Photograph by Eddie Lin
And even though Huell half-jokingly stated that he’d left Tennessee so he didn’t have to eat things like pig ears, the moment he tasted them, he was won over by the flavor and went back for seconds. It was a segment of time I am happy to be able to replay over and over again because I have the episode on DVD with the compliments of Huell Howser. He made sure all his guests had copies without having to request them. And as improbable as it may seem due to his packed schedule, Huell even personally called his guests—myself included (a delightful surprise to be sure)—to remind them of when their episodes would air, even as a rerun.
My first meeting with Huell Howser was at the Dorothy Chandler Pavilion during the annual L.A. County Holiday Celebration. He was playing co-host for the KCET live broadcast. My friends and I stalked and cornered him for a photo. It turns out we didn’t need to stalk or corner the man at all; Huell was willing to give us as much time as he had during his break. We never got the impression that we were bothering him and he never rushed us along.
My first appearance on his show Visiting with Huell Howser was a nerve-wracking one. He invited me to speak about halal food. I didn’t know very much about halal at the time. All I knew was that it’s the Muslim version of kosher. My friend Shahed Amanullah, co-founder of Zabihah.com—a halal food finder Web site—was the person who inspired Huell to do a show on the subject when he heard him on the KCRW Good Food Show. But Shahed lived in Austin, Texas back then and since I was connected to Shahed, Huell contacted me to do the episode as a food writer. I recall cramming everything I could learn about halal food (prepared according to Islamic law) in the days leading up to my appearance. Shahed helped me like a tutor prepping his student for finals. When I met Huell at the first location—Payless International Market—he caught me frantically scanning my notes. He approached me and wryly observed, “Are those your crib notes?”
I also remember him remarking during a phone call prior to the halal shoot, “You ain’t Muslim and I ain’t Muslim. Maybe we should get someone who’s Muslim to join us.” I don’t bring this up to point out that Huell was the master of stating the obvious, but to highlight his sensitivity to the audience, specifically the Islamic audience of whose dietary practices we would be discussing. Eventually he did bring on Edina Lekovic, a well-known spokesperson for the American Muslim community, “to keep us on the straight and narrow” as he put it.

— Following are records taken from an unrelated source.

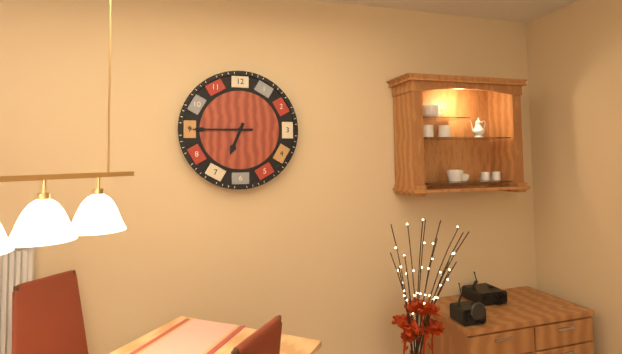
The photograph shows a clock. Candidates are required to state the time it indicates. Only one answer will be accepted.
6:45
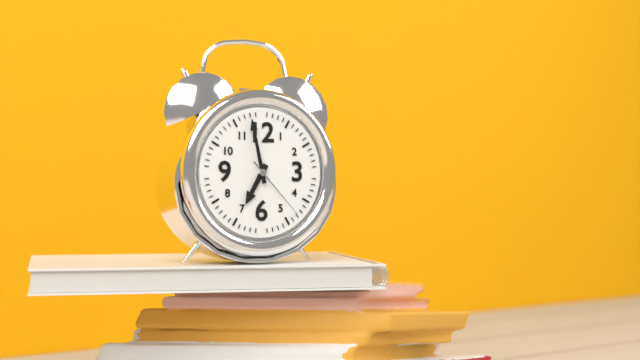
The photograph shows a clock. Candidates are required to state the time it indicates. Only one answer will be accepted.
6:58:23
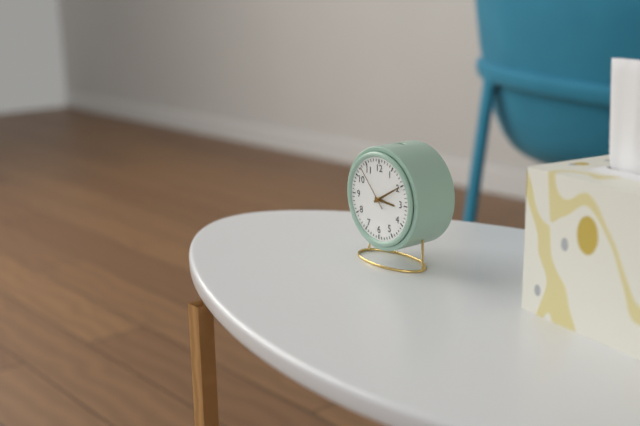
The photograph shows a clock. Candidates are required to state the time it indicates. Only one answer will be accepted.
3:10
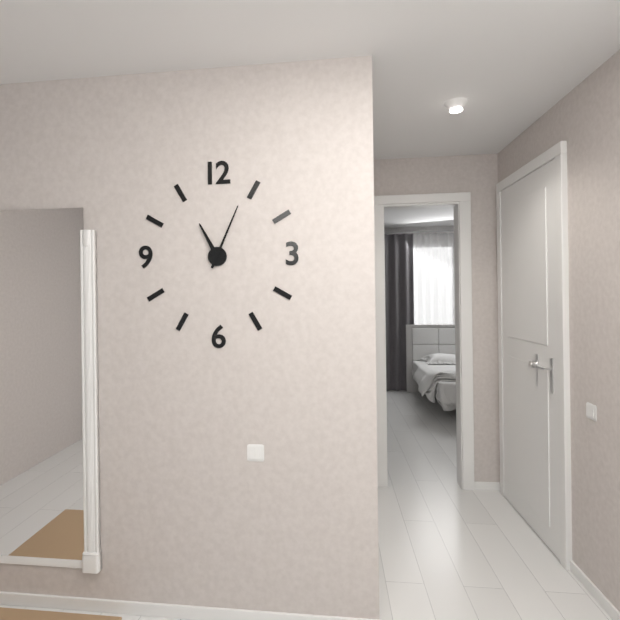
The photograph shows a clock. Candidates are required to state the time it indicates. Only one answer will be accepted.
11:04
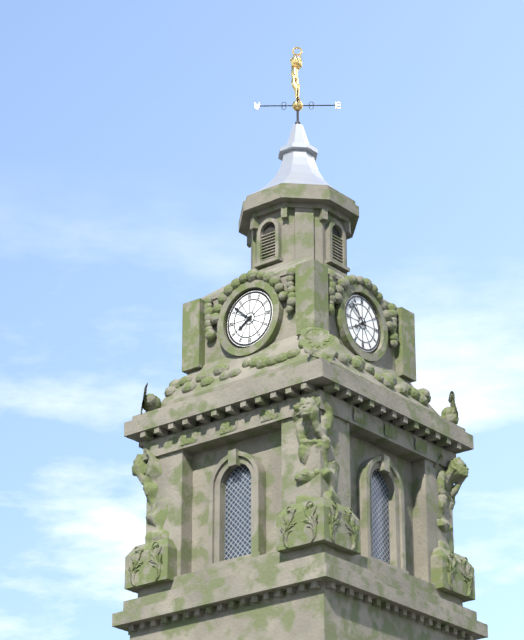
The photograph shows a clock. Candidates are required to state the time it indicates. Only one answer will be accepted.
7:52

But it was that particular episode when I realized Huell Howser’s real connection with people of all cultures, races, ages and demographics. He was stopped more times than I can remember by people on the street, in the store, and at the restaurant. While I viewed it as somebody interrupting the shot, he saw it as an opportunity to talk to a real person of the community. He never broke stride as he went from speaking with me to pointing out a grocery item to chatting it up with a random customer. This was the real Huell at work. The Huell that I found so difficult to believe to be real. In this day and age when tragic news is rampant. When small events don’t matter. When regular folks doing regular things are far from newsworthy… Huell listened to them all like a spiritual leader, the Dalai Lama of the Golden State. I will never forget the looks on people’s faces when they said hi to him and he stopped everything to say hi back. It was as if somebody had only now heard them for the first time in their lives. That is the power of Huell Howser. And that is beyond amazing.
I will never forget our meals together and I will never forget you, Huell. Rest in peace, sir.